=== Short problem 1 ===
Copy word for word the stretch of the festival article starting at "Kendall Keeling and the" and ending at "key villain role.".
=== Short problem 2 ===
According to the festival article, on what day and at what time does THOSE WHO DESERVE TO DIE screen?

=== Page excerpt ===
▬▬▬▬▬▬▬▬▬▬

Kool Kat of the Week: Holy Gut Punch! Producer Kendall Keeling Screens Her First Feature THOSE WHO DESERVE TO DIE at Buried Alive Film Festival 2019

Posted on: Nov 13th, 2019 By:

Kendall Keeling and the poster for THOSE WHO DESERVE TO DIE. All photos are provided by Kendall Keeling and used with permission.

From festival judge to producer screening her first feature, Kendall Keeling is no stranger to Buried Alive Film Festival, Nov. 13-17, 2019, at 7 Stages. The ‘60s giallo-fueled THOSE WHO DESERVE TO DIE screens Sunday Nov. 17 at noon. Based on a novella by Thomas de Quincey (CONFESSIONS OF AN ENGLISH OPIUM EATER) and written and directed by Kool Kat Bret Wood (THE UNWANTED [2014]), this incessant thriller subverts the formula of the revenge film, its “hero” Jonathan (Joe Sikes) enacting brutal crimes in the name of justice goaded by the cold-hearted spirit of his dead ten-year-old sister Berenice (Alice Lewis [MALICE OF ALICE photo series]) and also features scream queen Lynn Lowry (THE CRAZIES [1973], SHIVERS [1975] in a key villain role.

▬▬▬▬▬▬▬▬▬▬

=== Dataset excerpt ===
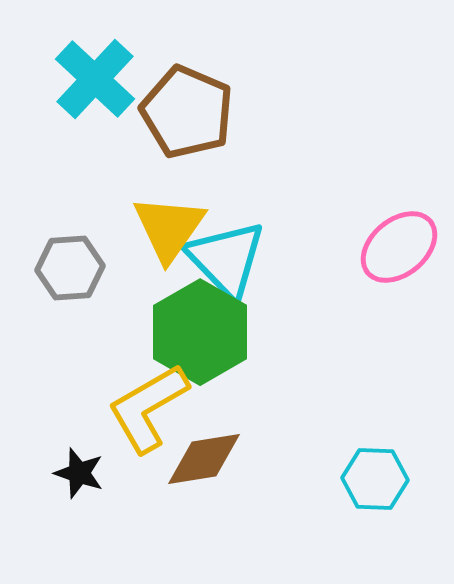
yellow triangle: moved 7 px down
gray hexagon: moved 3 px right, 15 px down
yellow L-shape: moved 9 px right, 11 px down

▬▬▬▬▬▬▬▬▬▬

=== Solution 1 ===
Kendall Keeling and the poster for THOSE WHO DESERVE TO DIE. All photos are provided by Kendall Keeling and used with permission.

From festival judge to producer screening her first feature, Kendall Keeling is no stranger to Buried Alive Film Festival, Nov. 13-17, 2019, at 7 Stages. The ‘60s giallo-fueled THOSE WHO DESERVE TO DIE screens Sunday Nov. 17 at noon. Based on a novella by Thomas de Quincey (CONFESSIONS OF AN ENGLISH OPIUM EATER) and written and directed by Kool Kat Bret Wood (THE UNWANTED [2014]), this incessant thriller subverts the formula of the revenge film, its “hero” Jonathan (Joe Sikes) enacting brutal crimes in the name of justice goaded by the cold-hearted spirit of his dead ten-year-old sister Berenice (Alice Lewis [MALICE OF ALICE photo series]) and also features scream queen Lynn Lowry (THE CRAZIES [1973], SHIVERS [1975] in a key villain role.

=== Solution 2 ===
Sunday, Nov. 17, at noon.